**Data to use:**
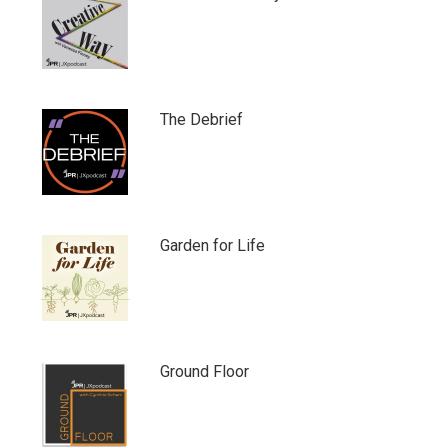
The Debrief
Garden for Life
Ground Floor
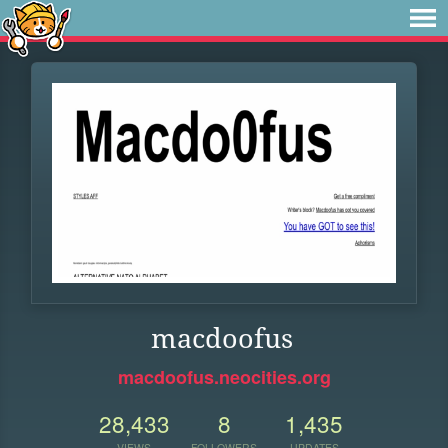
macdoofus
macdoofus.neocities.org
28,433
8
1,435
VIEWS
FOLLOWERS
UPDATES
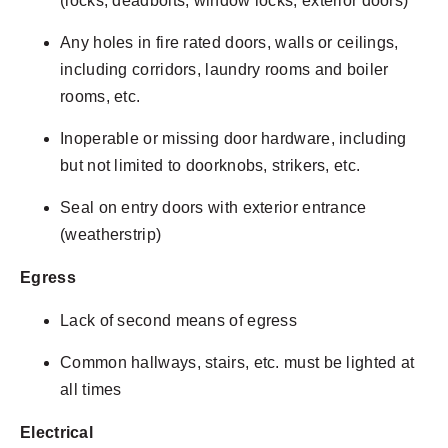
(locks, deadbolts, window locks, exterior doors)
Any holes in fire rated doors, walls or ceilings,
including corridors, laundry rooms and boiler
rooms, etc.
Inoperable or missing door hardware, including
but not limited to doorknobs, strikers, etc.
Seal on entry doors with exterior entrance
(weatherstrip)
Egress
Lack of second means of egress
Common hallways, stairs, etc. must be lighted at
all times
Electrical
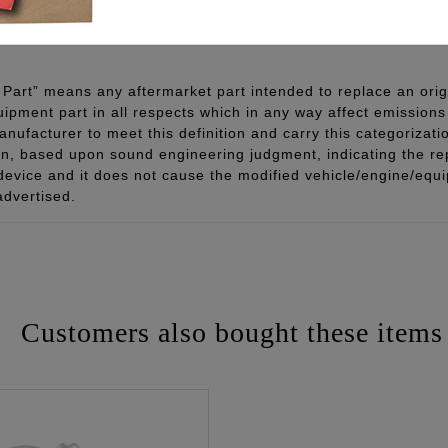
 - www.P65Warnings.ca.gov
Part” means any aftermarket part intended to replace an orig
quipment part in all respects which in any way affect emissions 
ufacturer to meet this definition and carry this categorizati
ion, based upon sound engineering judgment, indicating the r
 device and it does not cause the modified vehicle/engine/eq
advertised.
Customers also bought these items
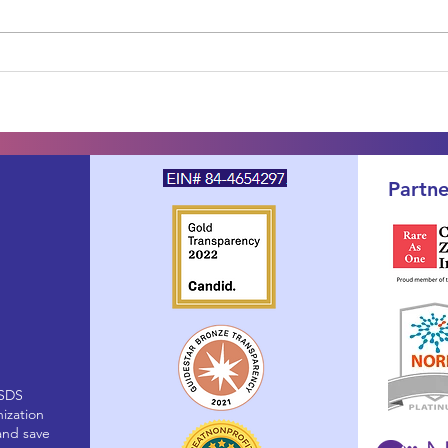
One Year Later: The SDS
Your
PFDD Voice of the Patient
Newl
Report Is Published — and
Fami
Your Voice Is Already at
Abou
Work
Partne
(SDS
nization
and save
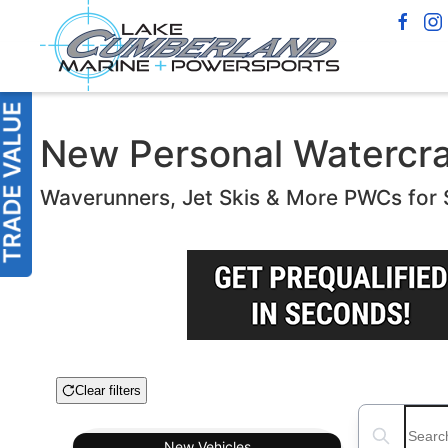
New Personal Watercraft
Waverunners, Jet Skis & More PWCs for 
Clear filters
Boat Condition
Search boats
New
Vehicles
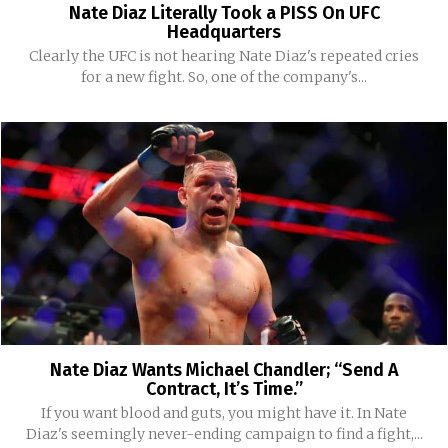
Nate Diaz Literally Took a PISS On UFC
Headquarters
Clearly the UFC is not hearing Nate Diaz's repeated cries
for a new fight. So, one of the company's...
Nate Diaz Wants Michael Chandler; “Send A
Contract, It’s Time.”
If you want blood and guts, you might have it. In Nate
Diaz's seemingly never-ending campaign to find a fight,...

**Exercise objective:** Word for word, repeat all of the entries above, leaving out the pictures.

**Problem solution:**
The Debrief
Garden for Life
Ground Floor
macdoofus
macdoofus.neocities.org
28,433
8
1,435
VIEWS
FOLLOWERS
UPDATES
(locks, deadbolts, window locks, exterior doors)
Any holes in fire rated doors, walls or ceilings,
including corridors, laundry rooms and boiler
rooms, etc.
Inoperable or missing door hardware, including
but not limited to doorknobs, strikers, etc.
Seal on entry doors with exterior entrance
(weatherstrip)
Egress
Lack of second means of egress
Common hallways, stairs, etc. must be lighted at
all times
Electrical
 - www.P65Warnings.ca.gov
Part” means any aftermarket part intended to replace an orig
quipment part in all respects which in any way affect emissions 
ufacturer to meet this definition and carry this categorizati
ion, based upon sound engineering judgment, indicating the r
 device and it does not cause the modified vehicle/engine/eq
advertised.
Customers also bought these items
One Year Later: The SDS
Your
PFDD Voice of the Patient
Newl
Report Is Published — and
Fami
Your Voice Is Already at
Abou
Work
Partne
(SDS
nization
and save
New Personal Watercraft
Waverunners, Jet Skis & More PWCs for 
Clear filters
Boat Condition
Search boats
New
Vehicles
Nate Diaz Literally Took a PISS On UFC
Headquarters
Clearly the UFC is not hearing Nate Diaz's repeated cries
for a new fight. So, one of the company's...
Nate Diaz Wants Michael Chandler; “Send A
Contract, It’s Time.”
If you want blood and guts, you might have it. In Nate
Diaz's seemingly never-ending campaign to find a fight,...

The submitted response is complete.